I informed the respondent’s legal team that we were at an impasse. The college would accept no agreement unless reviewed by counsel for all parties, and the complainant did not have the funds to secure counsel. I suggested to the respondent’s legal team that the respondent’s family could provide the $5,000 to the complainant, thereby securing the resolution for less than the cost of two more phone calls. The legal team balked vociferously at my suggestion. The family refused any payment to the person defaming their child. At the same time, the college’s president was out of patience. Never comfortable with any end-run around the college’s process, it was clear to the president that this attempt at resolution was not going to work. If litigation resulted, so be it, but the college was not going to allow well-financed respondents to use their wealth to short-circuit a process required by Title IX.

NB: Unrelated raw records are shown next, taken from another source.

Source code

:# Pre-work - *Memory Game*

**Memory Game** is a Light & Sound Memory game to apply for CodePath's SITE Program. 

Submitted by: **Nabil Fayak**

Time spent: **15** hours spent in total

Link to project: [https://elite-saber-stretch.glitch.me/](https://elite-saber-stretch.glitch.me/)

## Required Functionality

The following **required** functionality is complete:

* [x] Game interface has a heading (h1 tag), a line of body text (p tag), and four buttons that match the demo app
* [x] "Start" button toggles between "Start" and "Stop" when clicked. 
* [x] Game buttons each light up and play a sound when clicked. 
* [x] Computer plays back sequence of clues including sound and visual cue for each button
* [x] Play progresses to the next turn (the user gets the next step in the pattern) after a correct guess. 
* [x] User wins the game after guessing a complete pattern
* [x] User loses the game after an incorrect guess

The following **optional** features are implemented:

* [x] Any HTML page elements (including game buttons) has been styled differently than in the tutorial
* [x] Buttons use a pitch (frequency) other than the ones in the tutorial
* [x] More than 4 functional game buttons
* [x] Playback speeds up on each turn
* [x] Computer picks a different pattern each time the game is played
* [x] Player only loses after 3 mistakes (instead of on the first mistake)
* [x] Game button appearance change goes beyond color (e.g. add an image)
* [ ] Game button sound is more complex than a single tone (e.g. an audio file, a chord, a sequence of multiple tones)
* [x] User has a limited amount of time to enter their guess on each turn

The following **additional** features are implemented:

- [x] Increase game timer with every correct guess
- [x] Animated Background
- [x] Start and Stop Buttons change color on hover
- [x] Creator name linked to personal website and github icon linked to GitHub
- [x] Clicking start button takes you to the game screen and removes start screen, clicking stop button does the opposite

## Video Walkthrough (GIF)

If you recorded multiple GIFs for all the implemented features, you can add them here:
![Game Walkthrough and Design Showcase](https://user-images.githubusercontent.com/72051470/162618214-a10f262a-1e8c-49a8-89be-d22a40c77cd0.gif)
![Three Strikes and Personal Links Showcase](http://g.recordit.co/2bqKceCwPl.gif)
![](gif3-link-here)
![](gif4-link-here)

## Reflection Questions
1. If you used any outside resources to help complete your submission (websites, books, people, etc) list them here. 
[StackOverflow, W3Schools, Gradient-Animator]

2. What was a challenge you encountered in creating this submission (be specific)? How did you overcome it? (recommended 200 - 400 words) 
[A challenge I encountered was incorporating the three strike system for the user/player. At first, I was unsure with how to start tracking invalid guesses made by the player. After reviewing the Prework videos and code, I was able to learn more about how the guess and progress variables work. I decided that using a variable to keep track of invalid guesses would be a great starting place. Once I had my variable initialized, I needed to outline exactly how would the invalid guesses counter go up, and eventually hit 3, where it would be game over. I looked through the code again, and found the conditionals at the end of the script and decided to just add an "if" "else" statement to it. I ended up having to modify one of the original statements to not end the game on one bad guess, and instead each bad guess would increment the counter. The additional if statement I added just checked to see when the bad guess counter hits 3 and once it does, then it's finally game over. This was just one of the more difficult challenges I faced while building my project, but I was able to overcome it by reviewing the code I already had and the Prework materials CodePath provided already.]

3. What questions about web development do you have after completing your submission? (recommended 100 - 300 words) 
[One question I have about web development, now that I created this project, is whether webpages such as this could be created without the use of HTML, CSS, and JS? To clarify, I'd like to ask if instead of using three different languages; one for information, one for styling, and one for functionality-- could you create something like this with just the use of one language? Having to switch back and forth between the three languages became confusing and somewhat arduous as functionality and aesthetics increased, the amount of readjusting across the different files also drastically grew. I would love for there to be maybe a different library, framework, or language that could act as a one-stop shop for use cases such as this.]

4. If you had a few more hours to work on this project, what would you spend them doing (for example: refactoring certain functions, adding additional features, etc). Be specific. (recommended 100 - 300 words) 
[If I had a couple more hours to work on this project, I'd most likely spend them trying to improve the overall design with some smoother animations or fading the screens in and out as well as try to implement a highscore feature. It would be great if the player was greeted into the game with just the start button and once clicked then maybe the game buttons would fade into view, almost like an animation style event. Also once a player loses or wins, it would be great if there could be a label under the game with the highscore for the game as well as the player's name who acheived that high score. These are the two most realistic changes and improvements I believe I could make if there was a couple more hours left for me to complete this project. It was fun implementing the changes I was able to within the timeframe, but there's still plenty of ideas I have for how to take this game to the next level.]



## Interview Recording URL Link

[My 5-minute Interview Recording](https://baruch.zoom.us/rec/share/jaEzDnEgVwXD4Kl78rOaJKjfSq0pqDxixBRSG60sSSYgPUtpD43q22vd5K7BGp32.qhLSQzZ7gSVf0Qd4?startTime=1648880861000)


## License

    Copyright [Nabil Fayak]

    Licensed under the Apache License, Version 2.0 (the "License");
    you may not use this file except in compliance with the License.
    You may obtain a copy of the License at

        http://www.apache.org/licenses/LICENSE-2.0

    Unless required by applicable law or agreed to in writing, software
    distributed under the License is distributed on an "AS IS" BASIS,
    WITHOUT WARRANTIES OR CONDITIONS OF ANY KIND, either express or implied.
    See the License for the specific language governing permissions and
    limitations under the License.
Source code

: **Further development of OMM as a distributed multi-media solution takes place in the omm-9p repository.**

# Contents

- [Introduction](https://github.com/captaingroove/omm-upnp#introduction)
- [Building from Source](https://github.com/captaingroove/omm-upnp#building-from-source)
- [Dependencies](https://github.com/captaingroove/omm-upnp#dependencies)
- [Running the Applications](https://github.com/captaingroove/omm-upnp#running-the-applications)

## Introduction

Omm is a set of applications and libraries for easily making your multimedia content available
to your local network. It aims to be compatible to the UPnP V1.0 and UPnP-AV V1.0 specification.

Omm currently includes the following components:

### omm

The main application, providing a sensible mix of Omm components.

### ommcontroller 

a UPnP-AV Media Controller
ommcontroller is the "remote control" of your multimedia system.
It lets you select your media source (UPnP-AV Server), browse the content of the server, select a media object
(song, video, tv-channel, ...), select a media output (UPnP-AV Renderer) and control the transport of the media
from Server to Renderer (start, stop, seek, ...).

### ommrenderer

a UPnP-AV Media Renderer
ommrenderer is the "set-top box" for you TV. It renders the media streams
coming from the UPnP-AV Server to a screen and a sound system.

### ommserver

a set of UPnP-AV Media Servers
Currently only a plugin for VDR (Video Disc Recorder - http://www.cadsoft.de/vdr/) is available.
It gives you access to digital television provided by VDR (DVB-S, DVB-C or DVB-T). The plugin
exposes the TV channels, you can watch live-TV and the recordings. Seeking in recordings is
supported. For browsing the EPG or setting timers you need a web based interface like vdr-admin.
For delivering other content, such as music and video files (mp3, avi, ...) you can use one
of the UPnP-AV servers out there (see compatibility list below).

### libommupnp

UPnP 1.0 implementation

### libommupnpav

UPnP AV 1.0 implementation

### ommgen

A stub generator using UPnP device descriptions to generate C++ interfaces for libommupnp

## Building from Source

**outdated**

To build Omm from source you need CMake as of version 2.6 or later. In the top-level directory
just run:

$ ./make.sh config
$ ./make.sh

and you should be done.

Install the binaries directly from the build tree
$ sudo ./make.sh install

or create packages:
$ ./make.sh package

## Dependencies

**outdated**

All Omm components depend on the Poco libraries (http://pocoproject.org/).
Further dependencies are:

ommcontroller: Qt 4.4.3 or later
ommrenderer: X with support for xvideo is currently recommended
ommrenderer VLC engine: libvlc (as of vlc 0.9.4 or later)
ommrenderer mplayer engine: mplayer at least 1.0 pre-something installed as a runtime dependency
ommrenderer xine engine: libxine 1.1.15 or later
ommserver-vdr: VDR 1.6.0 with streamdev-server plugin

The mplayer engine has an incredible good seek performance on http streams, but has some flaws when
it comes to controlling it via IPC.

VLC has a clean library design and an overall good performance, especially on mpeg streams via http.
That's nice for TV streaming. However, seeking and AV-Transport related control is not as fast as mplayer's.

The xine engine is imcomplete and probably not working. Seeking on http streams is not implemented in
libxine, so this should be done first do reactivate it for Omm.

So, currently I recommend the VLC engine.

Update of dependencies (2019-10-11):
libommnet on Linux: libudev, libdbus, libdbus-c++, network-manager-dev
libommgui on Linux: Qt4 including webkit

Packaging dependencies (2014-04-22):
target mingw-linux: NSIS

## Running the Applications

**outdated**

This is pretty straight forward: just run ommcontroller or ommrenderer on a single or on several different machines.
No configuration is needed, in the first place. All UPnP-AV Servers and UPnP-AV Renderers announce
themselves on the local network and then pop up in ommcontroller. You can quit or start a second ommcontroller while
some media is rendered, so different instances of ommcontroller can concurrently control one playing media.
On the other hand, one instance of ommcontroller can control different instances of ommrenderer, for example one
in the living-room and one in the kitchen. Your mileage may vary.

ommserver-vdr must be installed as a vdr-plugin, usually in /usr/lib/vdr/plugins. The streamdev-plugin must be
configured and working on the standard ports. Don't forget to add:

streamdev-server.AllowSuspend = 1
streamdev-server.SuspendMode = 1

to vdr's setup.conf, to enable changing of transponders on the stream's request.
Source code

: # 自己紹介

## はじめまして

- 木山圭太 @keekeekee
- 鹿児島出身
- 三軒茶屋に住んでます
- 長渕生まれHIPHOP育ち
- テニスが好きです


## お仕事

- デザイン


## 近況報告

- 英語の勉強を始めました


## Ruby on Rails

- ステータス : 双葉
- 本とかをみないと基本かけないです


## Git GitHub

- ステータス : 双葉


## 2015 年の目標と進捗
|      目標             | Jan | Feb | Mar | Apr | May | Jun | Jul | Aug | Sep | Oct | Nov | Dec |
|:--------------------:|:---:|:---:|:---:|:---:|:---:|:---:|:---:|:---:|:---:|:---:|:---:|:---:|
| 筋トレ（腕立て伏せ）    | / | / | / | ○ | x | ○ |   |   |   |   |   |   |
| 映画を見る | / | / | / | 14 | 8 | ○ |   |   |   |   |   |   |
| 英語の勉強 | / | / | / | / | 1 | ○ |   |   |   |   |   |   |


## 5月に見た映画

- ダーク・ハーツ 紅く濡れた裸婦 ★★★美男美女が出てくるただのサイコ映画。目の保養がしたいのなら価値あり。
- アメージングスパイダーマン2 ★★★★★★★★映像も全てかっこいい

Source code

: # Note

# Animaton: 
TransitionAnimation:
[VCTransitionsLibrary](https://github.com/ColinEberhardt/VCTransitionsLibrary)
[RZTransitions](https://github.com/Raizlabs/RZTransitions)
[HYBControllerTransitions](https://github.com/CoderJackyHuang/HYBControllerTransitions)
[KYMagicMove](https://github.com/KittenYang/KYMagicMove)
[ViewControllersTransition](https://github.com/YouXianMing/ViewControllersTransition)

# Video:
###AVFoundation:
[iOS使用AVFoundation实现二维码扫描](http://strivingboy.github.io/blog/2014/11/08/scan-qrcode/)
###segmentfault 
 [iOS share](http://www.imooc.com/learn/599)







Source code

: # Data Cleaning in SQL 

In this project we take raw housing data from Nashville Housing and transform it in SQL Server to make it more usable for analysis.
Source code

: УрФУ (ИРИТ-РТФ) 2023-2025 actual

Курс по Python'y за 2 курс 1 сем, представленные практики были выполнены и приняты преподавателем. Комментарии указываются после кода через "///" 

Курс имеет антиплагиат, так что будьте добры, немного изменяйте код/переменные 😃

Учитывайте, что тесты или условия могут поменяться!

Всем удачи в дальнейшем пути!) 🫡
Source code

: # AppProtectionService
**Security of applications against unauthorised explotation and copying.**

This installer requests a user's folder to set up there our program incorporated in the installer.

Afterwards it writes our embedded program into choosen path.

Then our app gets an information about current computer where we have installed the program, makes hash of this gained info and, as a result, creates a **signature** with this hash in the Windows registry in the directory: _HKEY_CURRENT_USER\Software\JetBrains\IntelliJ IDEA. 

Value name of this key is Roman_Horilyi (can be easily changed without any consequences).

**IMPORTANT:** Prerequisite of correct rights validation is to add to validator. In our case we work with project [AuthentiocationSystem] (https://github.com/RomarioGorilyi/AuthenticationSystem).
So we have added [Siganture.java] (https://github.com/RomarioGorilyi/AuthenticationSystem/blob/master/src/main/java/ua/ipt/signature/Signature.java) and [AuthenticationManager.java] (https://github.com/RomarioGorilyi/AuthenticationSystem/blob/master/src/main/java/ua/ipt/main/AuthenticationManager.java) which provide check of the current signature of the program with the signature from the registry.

Out of time and out of options, I implored the president to let me make one last-ditch attempt at resolution. I was given a very short leash. I informed the respondent’s team that the hearing would be scheduled for the following week, while at the same time asking the respondent’s legal team for permission to speak to the respondent’s parents, directly. This application of pressure worked, and I received permission. First, I encouraged the family to give the college’s hearing process a shot. I told them that I had devised it, and that it was an exceptionally fair process. Finding the respondent in violation of college policy was not a foregone conclusion. The family stuck to their position that even the filing of charges was defamatory and potentially reputation-destroying for the respondent. No process short of the protections of a criminal trial would satisfy them. On principle, they also refused my suggestion of paying the $5,000 to the complainant.
I told the parents of my experience in litigating these cases in federal court. I explained the hurdles they faced, including that a respondent had (and has) never won a Title IX erroneous outcome claim before a jury. I assured them they would spend $1-2m prosecuting a lawsuit they could have avoided for $5,000. Seeing the merits of this argument, they relented. The $5,000 was paid. The complainant retained counsel. All parties’ counsel then hammered out an agreement.
In the end, who knows if justice was achieved? The college’s actions prevented a lawsuit against the complainant by the respondent, for defamation. The respondent was able to enroll elsewhere and obtain a college degree. The college’s administrators were reasonably reassured the respondent was not a threat to others. They were able to respond honestly to inquiries made about the respondent’s college record. The complainant was able to finish out college without the stress of having a hearing of uncertain result, of having to attend college with the respondent, or of ever having to encounter the respondent again. That was enough to satisfy the Title IX mandate to ensure a hostile environment was not perpetuated. The college avoided being sued itself.
While multi-party settlements of this type are common in complex litigation, they were very uncommon outside of litigation in campus Title IX contexts, at the time. Part of our practice has made use of this approach more often now, so far to good effect. Sometimes, an ideal result is not possible, but I consider this one a non-traditional success where all other paths were fraught with the potential for disaster.